One way I could imagine is to do pre-recorded videos and allow the students to watch them on their headphones while in the lab and if they have a question, just come over to them and explain any parts. It is definitely not an optimal solution, but your situation is so sub-par it is hard to imagine there being any real workable solutions.

Use the videos during the first two hours and answer questions on a one-by-one basis, and then try and give as much of a refresher or summary as possible in the last hour when group communication is allowed.

TheTXI
+1  A: 

Total guess, but here we go.

Maybe, a couple of days before the class, send an email stating what you plan to do in the next class. Give the appropriate chapter of the textbook and any other material you think they need, and say this is what we will be doing in the next class.

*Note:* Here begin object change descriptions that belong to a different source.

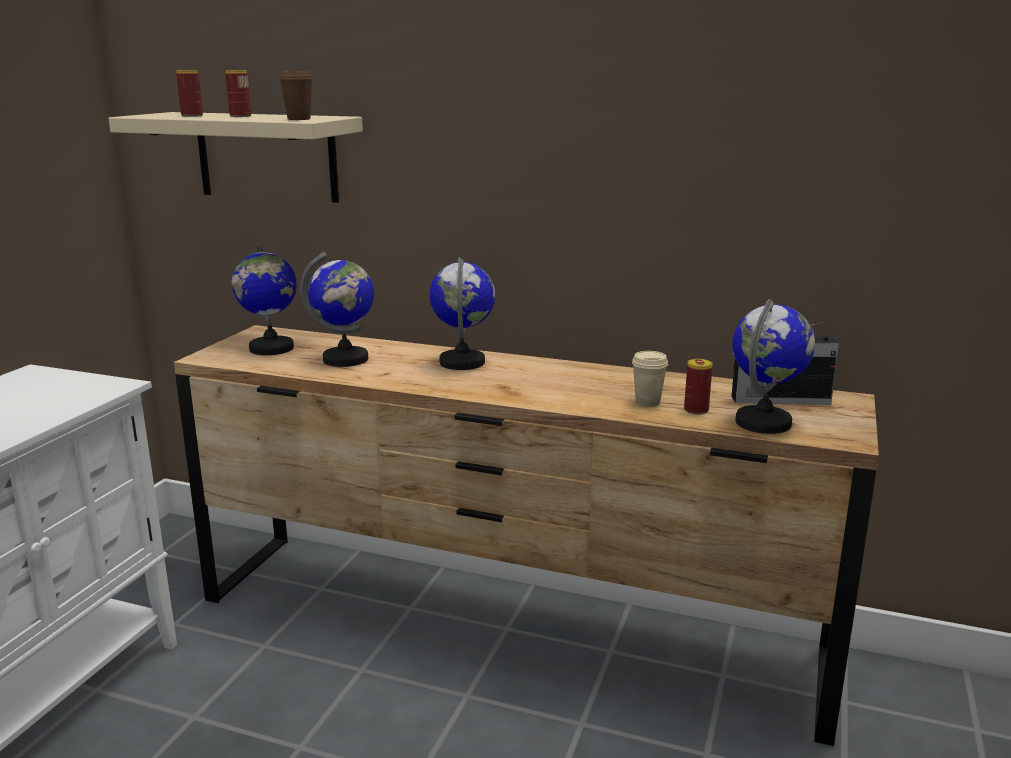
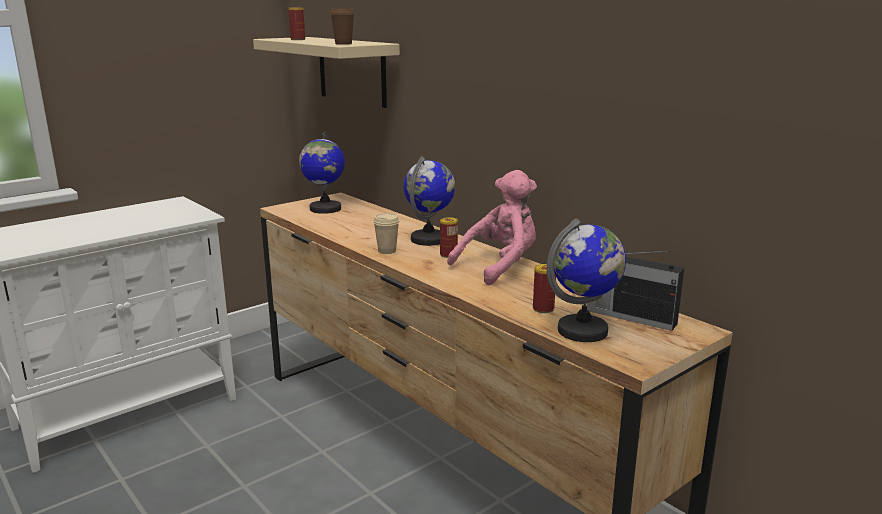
camera: 30 degrees right, 0 degrees up
can [226,70,251,117] -> can moved to [440,217,458,258]
globe [300,252,374,367] -> none
beige cup [632,351,668,407] -> beige cup moved to [373,213,400,254]
none -> pink plush toy [447,170,537,286]

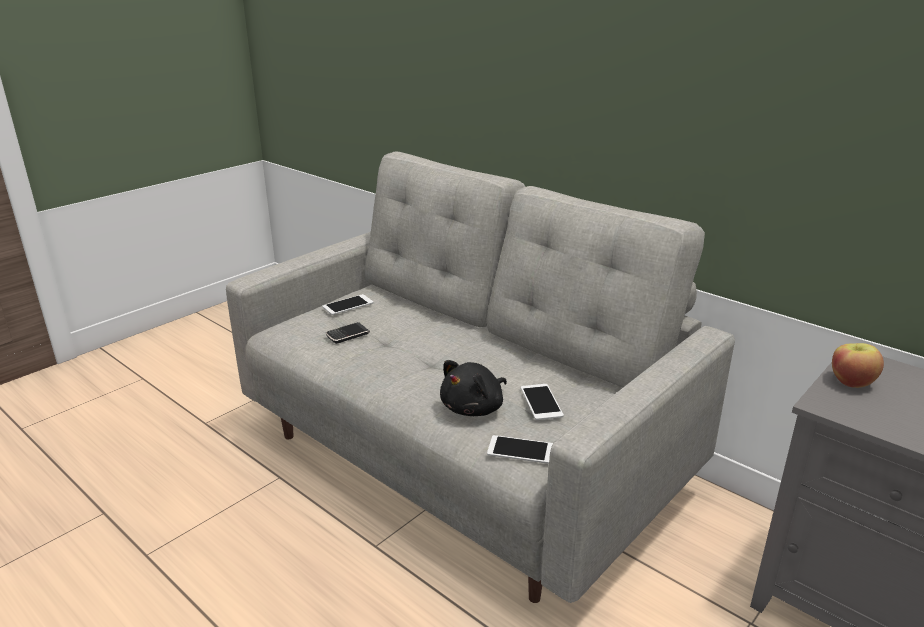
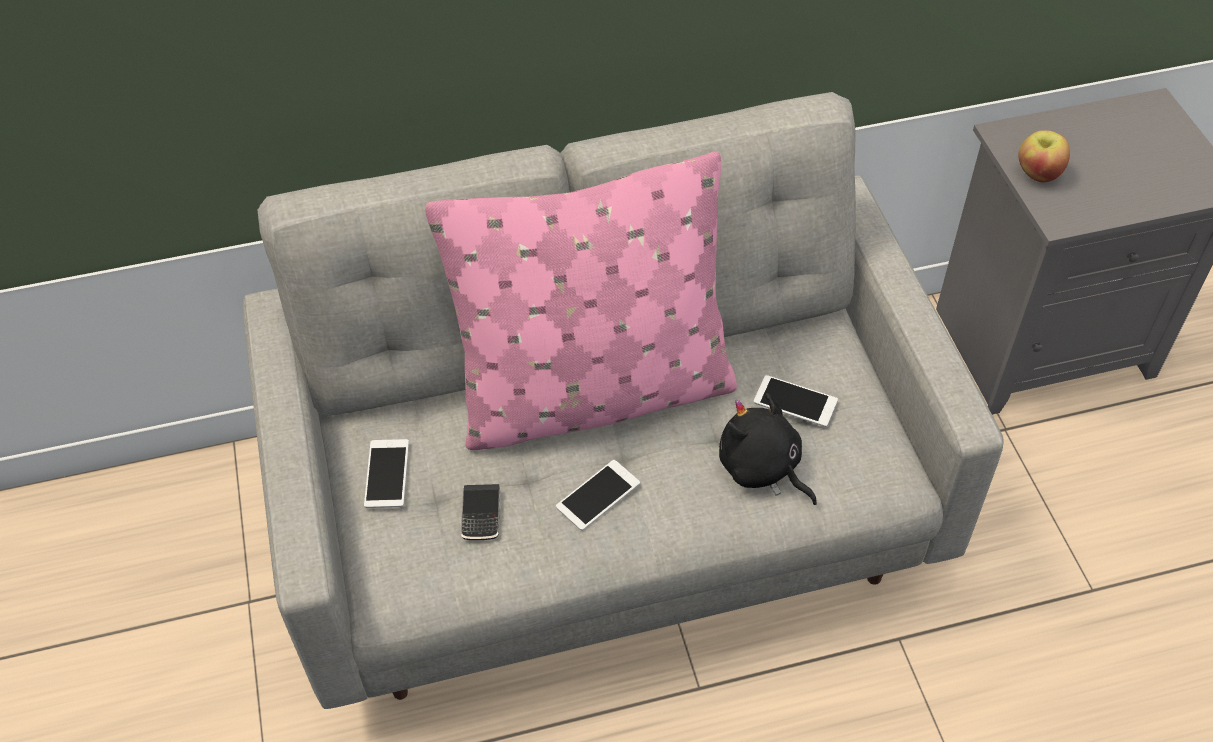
camera: 55 degrees left, 25 degrees up
black plush toy [440,360,507,416] -> black plush toy turned 150 degrees clockwise [719,393,817,505]
phone [487,435,553,464] -> phone moved to [556,460,640,531]
none -> pink pillow [425,152,737,450]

Then, during the class, have the students try to figure out the concept. Go and talk with each of them as needed, or have them work in groups, whichever is more appropriate to the material. Once you get to the group discussion part, discuss what went wrong with trying to implement the concept, and maybe give a preview of the next class.

And, of course, petition whoever scheduled this to change it ASAP.

Matthew Jones
+1  A: 
weiji
+2  A: 

A lot of CS classes work very well as project-centric instead of lecture-centric. The first two sections of your class will work very well in this regard: I suggest putting together a few projects that pairs of students can work on (never underestimate the power of pair programming in education).

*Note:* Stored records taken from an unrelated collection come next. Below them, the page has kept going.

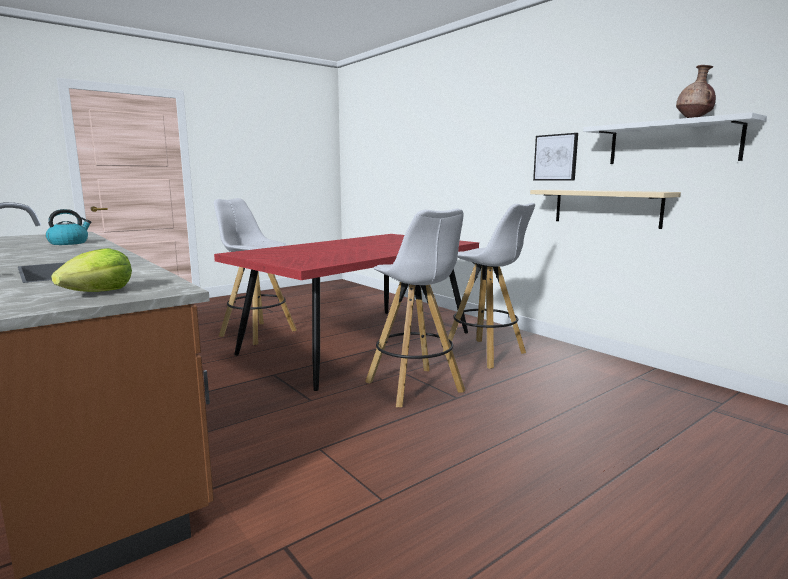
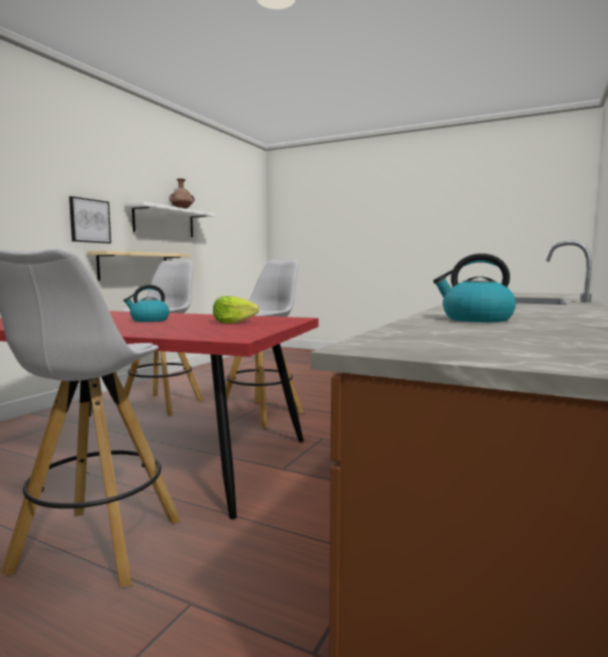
camera: 115 degrees left, 5 degrees down
lettuce [51,248,132,292] -> lettuce moved to [213,296,259,323]
none -> kettle [123,285,169,322]

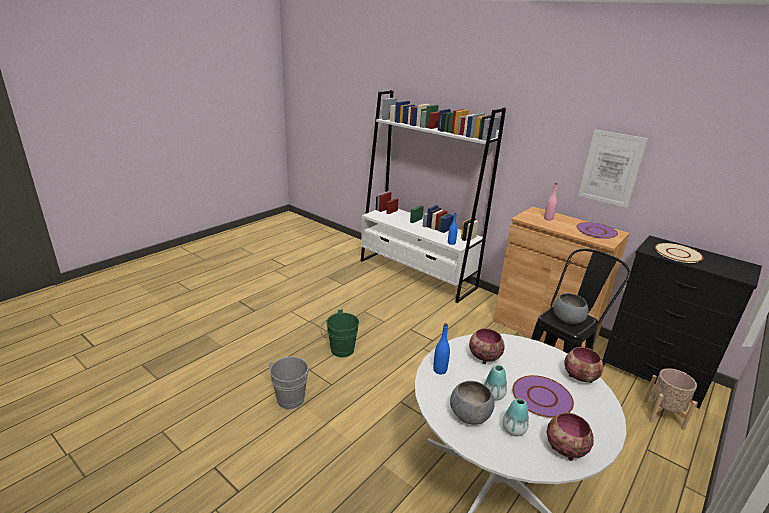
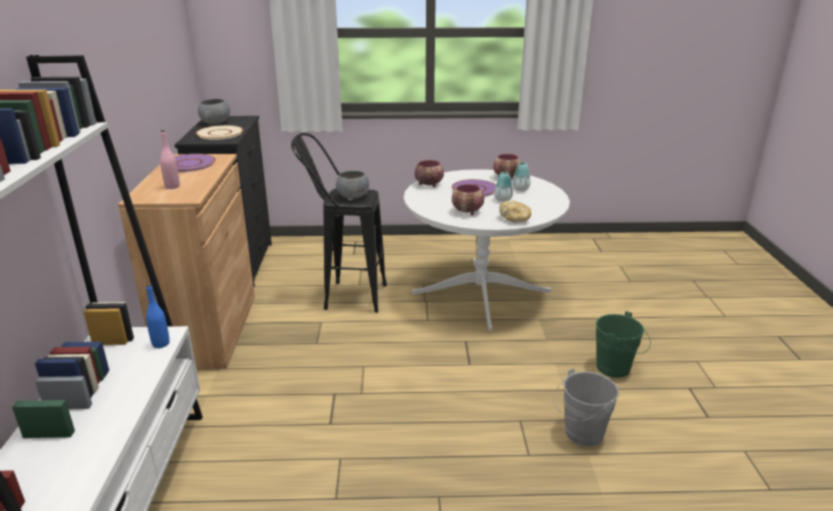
camera: 130 degrees left, 0 degrees up
green bucket [321,310,359,357] -> green bucket moved to [596,311,651,378]
blue bottle [433,323,450,374] -> bread [499,201,531,222]
grey bowl [450,381,494,424] -> grey bowl moved to [198,99,230,124]
picture [578,130,648,208] -> none
beige planter [643,368,697,430] -> none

When you get around to the lecture portion of your class, introduce new fundamental ideas in the context of the projects being worked upon. During the lab portions of the class, walk around facilitating forward momentum on the projects -- helping students debug sections of code, keeping unfocused teams on track, etc. One of the greatest joys of learning to program is realizing that you can very quickly build exciting pieces of software, especially in a social environment: make it your goal to keep the class excited and interested, and you'll have much less of a problem teaching in the evenings.

Elliot Kroo
This sounds like an ideal way of using pair programming. Good suggestion.
Chris Lively
A: 

Really the first day is the hardest because you have to start with some concepts! Can you borrow another room for the first day? If not then start with a reading assignment. After that just make sure the last thing you do every lecture is assign a lab project for the next session. Yeah, it's pain that it is the end of the day when all are tired, but they would be just as tired if they were going to be doing lab work then. And on the plus side, people probably won't try to leave early as the lecture is last.

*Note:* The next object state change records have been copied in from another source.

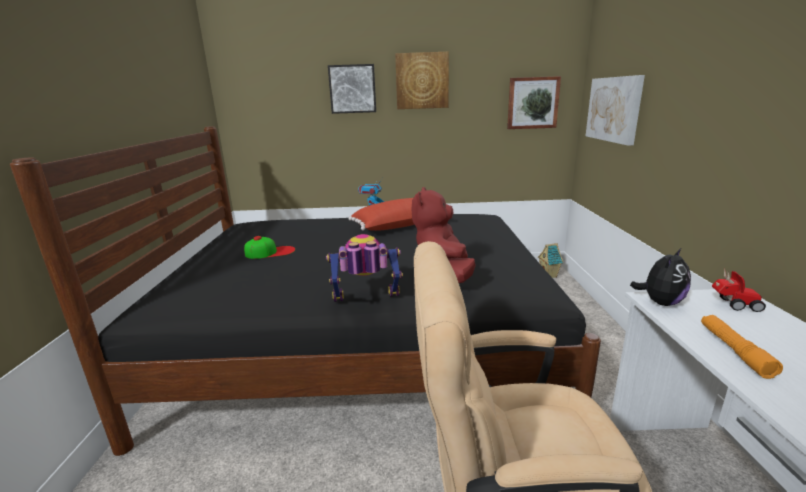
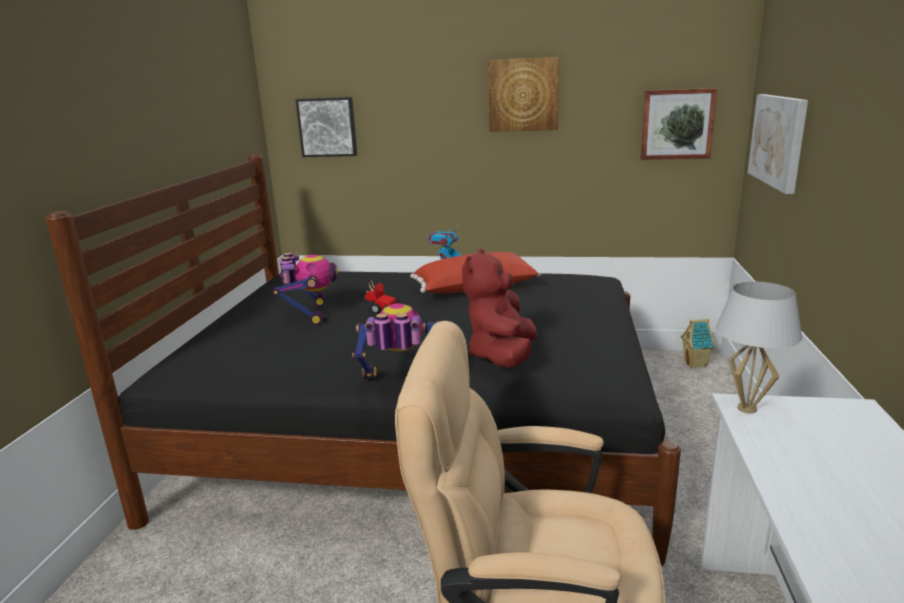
camera: 10 degrees right, 0 degrees up
cap [244,236,295,259] -> toy robot [272,253,338,325]
picture [328,64,376,114] -> picture moved to [296,97,357,157]
plush toy [630,248,691,306] -> white table lamp [716,282,802,413]
orange flashlight [701,315,783,379] -> none
toy car [712,268,766,312] -> toy car moved to [365,280,400,313]

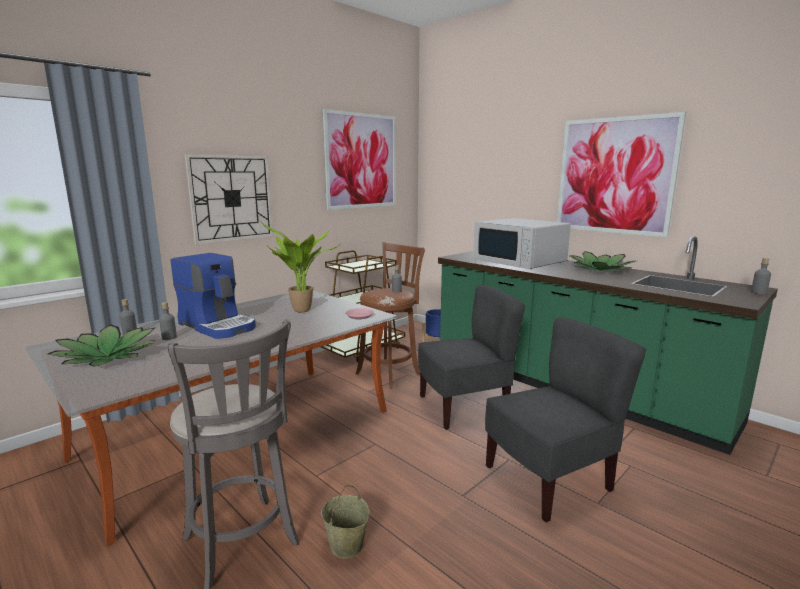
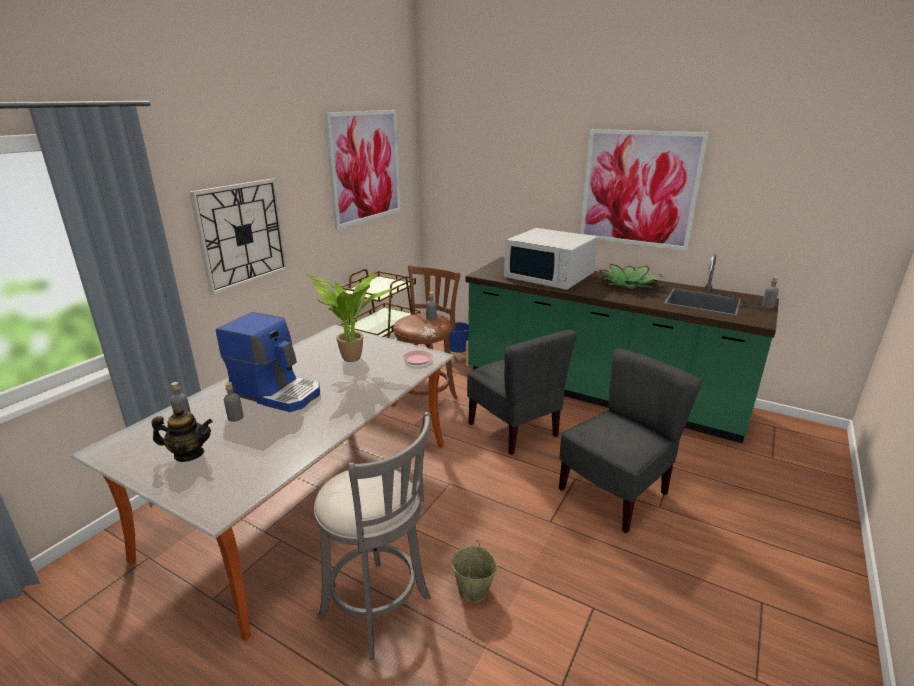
camera: 15 degrees left, 10 degrees up
potted plant [48,324,154,367] -> teapot [151,407,213,462]
grey chair [418,285,525,430] -> grey chair turned 90 degrees clockwise [467,330,577,455]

Try to make your lectures interesting and involve the students in discussion (I've found many students learn better if you use the Socratic method than straight lecture). Use a lively tone of voice. And do things that are not in the textbook so they have to pay attention. A lecturer droning on word for word what is in the text is a recipe for students to fall asleep even when they aren't tired. It's a disaster at 9:30 pm. And if people are really falling asleep a loud noise (say by stepping on a balloon) will wake them nicely.

I feel for you. If it makes you feel better I once had to teach two separate groups of students two different subjects in the same classrom at the same time. And that is exactly what I did for the more advanced group, they started with lab while I lectured the first group and then the other group did lab while I convered concepts with the second group.